Olga Boznańska
The greatest Polish painter of the Young Poland movement, active in Munich and Paris. Her most famous 1894 portrait of an unknown child Girl with Chrysanthemums fascinated her contemporaries by its symbolist atmosphere and psychological insight.
Boznańska was one of the best-known portrait painters living in Paris, the art capital of the world, at the turn of the twentieth century. Her atelier in the Montparnasse district was regularly visited by Paris’s intellectual elite, artists and art connoisseurs. She liked to portray her guests: painters, musicians like Artur Rubinstein and Frida Ellen Eissler, philosophers like Wincenty Lutosławski, or even her neighbours. What she valued the most in her models was their authenticity and naturalness. Her portraits express a full range of her creative and analytical skills. Boznańska had a keen sense of observation. “She could see in people what was hidden behind the mask of appearances. As Max Goth wrote in his article in 1913, “she does not paint eyes but expressions; not lips but a smile, a sob, a grimace or unstudied sincerity,” Renata Higerberger from the National Museum in Warsaw, tells Poland.pl.
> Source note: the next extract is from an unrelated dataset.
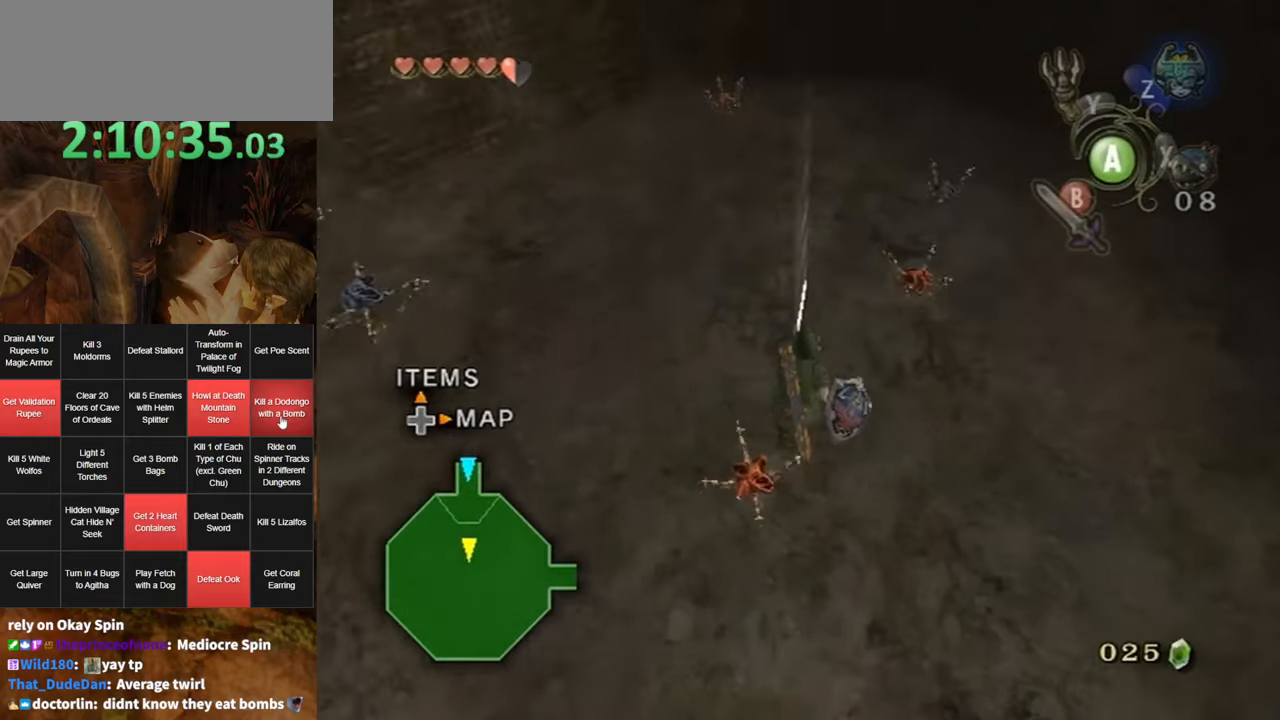
{"buttons": [], "left_stick": "up-left", "right_stick": "center", "events": [[116, "left_stick", "up-left"], [183, "left_stick", "down-left"], [300, "left_stick", "down-right"], [366, "left_stick", "up-right"], [483, "left_stick", "up-left"]]}
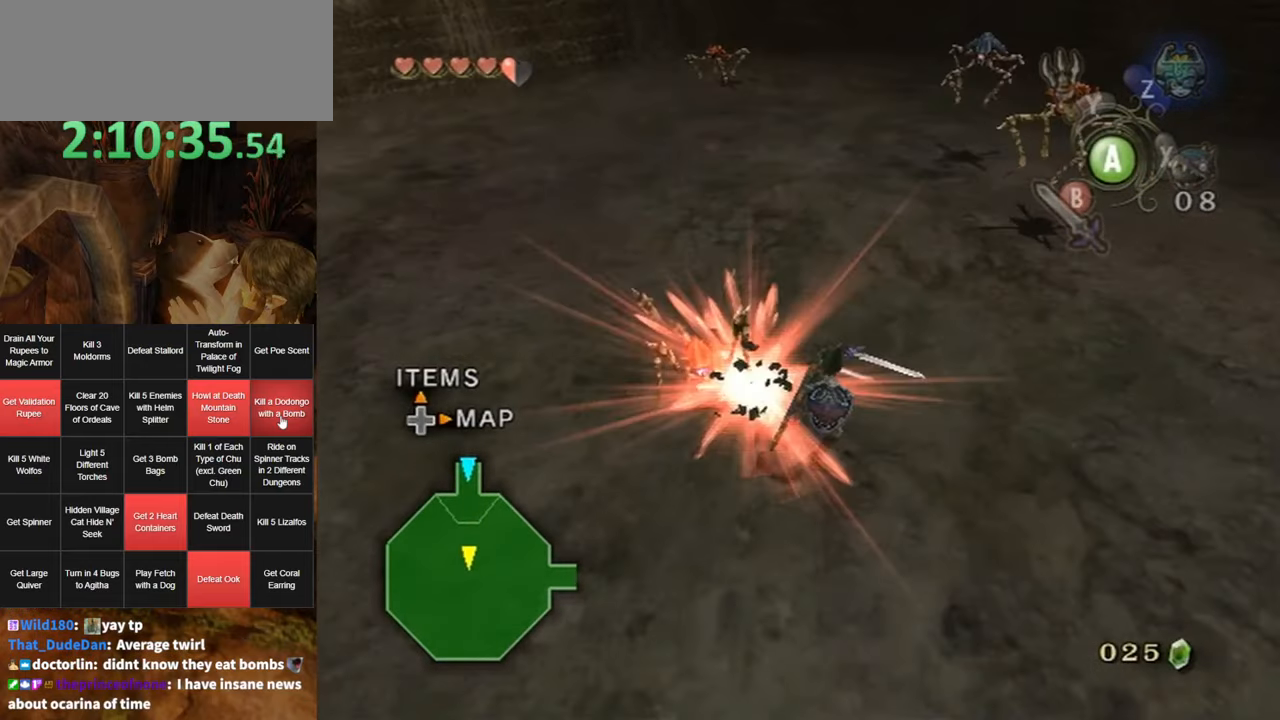
{"buttons": [], "left_stick": "center", "right_stick": "center", "events": [[50, "left_stick", "down-left"], [116, "left_stick", "center"]]}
Olga Boznańska (1865-1940), who was born in Krakow and lived in Paris, is considered one of the greatest European female artists. She showed her paintings at prestigious exhibitions, salons, and renowned art galleries. A member of many art societies and groups, in 1912 she chaired the elite Society of Polish Artists "Sztuka". In 1904 she joined the Société Nationale des Beaux Arts in Paris. She was a citizen of Europe, living in Poland, Munich and Paris.
Boznańska is regarded as a pioneer of gender equality in art, being the first generation of Polish female artists to practice art as a profession. She received a thorough education; she took private lessons with Kazimierz Pochwalski and Józef Siedlecki, and continued her studies at Adrian Baraniecki School for Women where she was taught by Hipolit Lipiński and Antoni Piotrowski, explains Renata Higersberger. Boznańska’s decision to become a professional artist was very mature and had nothing to do with dabbling in art as recreation, so popular with young society ladies at the time. “Boznańska always had her own artistic atelier. She liked to stress that she won artistic acclaim without any “favouritism” and that she owed her strong position in Paris’s cultural life to her work. She did not let the fact that she was a woman preclude her from pursuing her life’s only goal – artistic expression,” Renata Higersberger said.
Boznańska's artistic work evolved during her long life from academic paintings to expressive portraits showing the influence of Impressionism and Post-Impressionism.